Marcus Goldman, a newly crowned best-selling author is suffering writer’s block with his second book. His mentor named Harry Quebert, already a celebrated and established author for decades is arrested for the murder of a fifteen-year-old girl who disappeared 30 years prior. Marcus takes on the burden of clearing the name of his friend and teacher but this is not easy.

Marcus sets out to investigate already with the premise that his friend is definitely innocent but as it turns out, Harry Quebert had an affair with the 15-year old victim (Nola Kellergan) when he was in his mid-thirties. In a recessed town in New Hampshire called Somerset, readers are taken far back three decades ago for a closer look at the citizens of said town as well as the events and the mood during the disappearance.  All of the characters featured save those who had not been in the town when Nola went missing are suspects. The twists and turns will lead the reader to think of every character being focused on as the perpetrator and this is what will prevent you from taking a break from reading. It was notable that the encounters between Quebert and Nola are not elucidated because the whole thing might become dodgy. 

Naturally when it all comes down, the culprit(s) is one who you thought of at first but because of some deception in the story’s presentation, you rule the character(s) out.
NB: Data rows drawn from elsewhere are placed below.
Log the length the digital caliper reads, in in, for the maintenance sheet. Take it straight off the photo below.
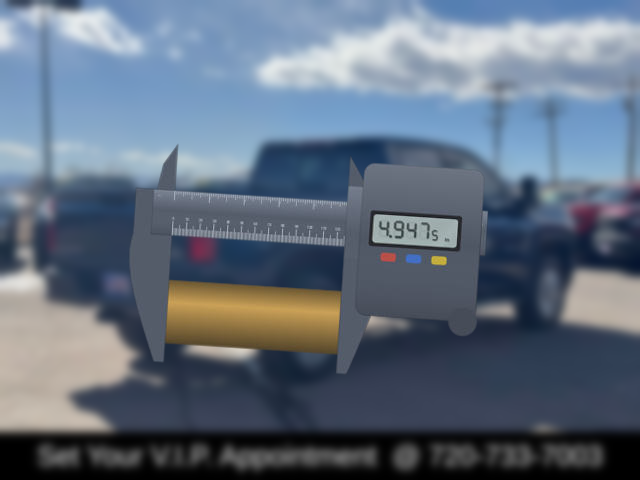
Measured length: 4.9475 in
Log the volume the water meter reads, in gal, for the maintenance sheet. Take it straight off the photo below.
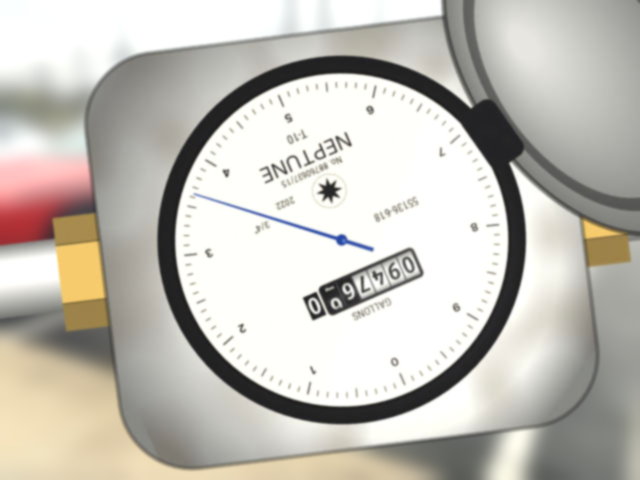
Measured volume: 947663.6 gal
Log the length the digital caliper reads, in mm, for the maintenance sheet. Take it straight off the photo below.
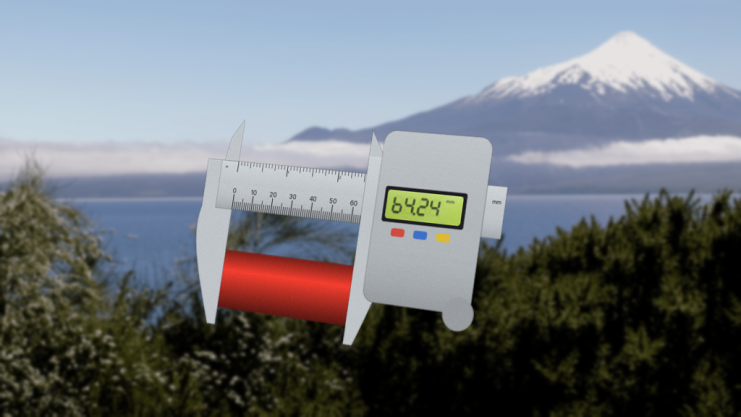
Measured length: 64.24 mm
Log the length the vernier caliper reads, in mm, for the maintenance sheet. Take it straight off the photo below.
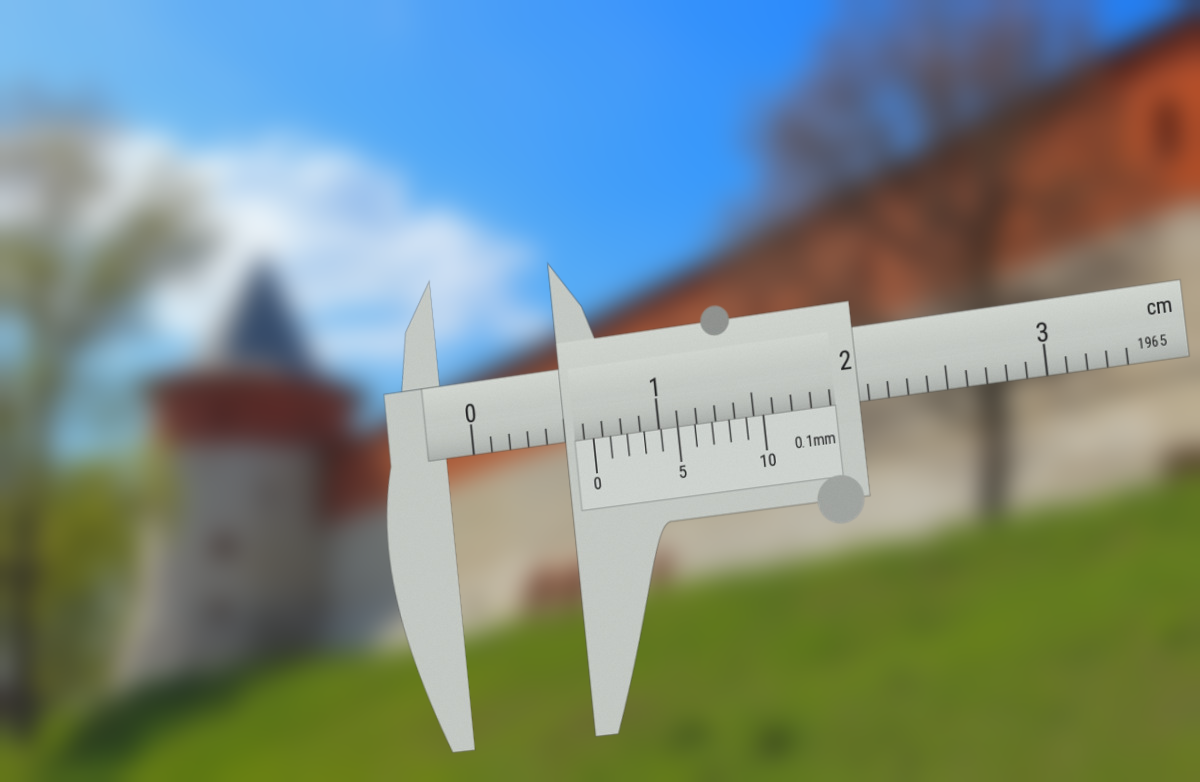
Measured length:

I will not write about the plot extensively because it is worth a read and one where you'd like to solve the case yourself.

The book is sensational, suspenseful, delves into complex characterization; it also has psychiatry, emotionalism, corruption of power and even plagiarism.

In my view it was riveting, quite the success in Europe from what I read but this was not the case in the US, one of those "lost in translation" kind of things again, I suppose.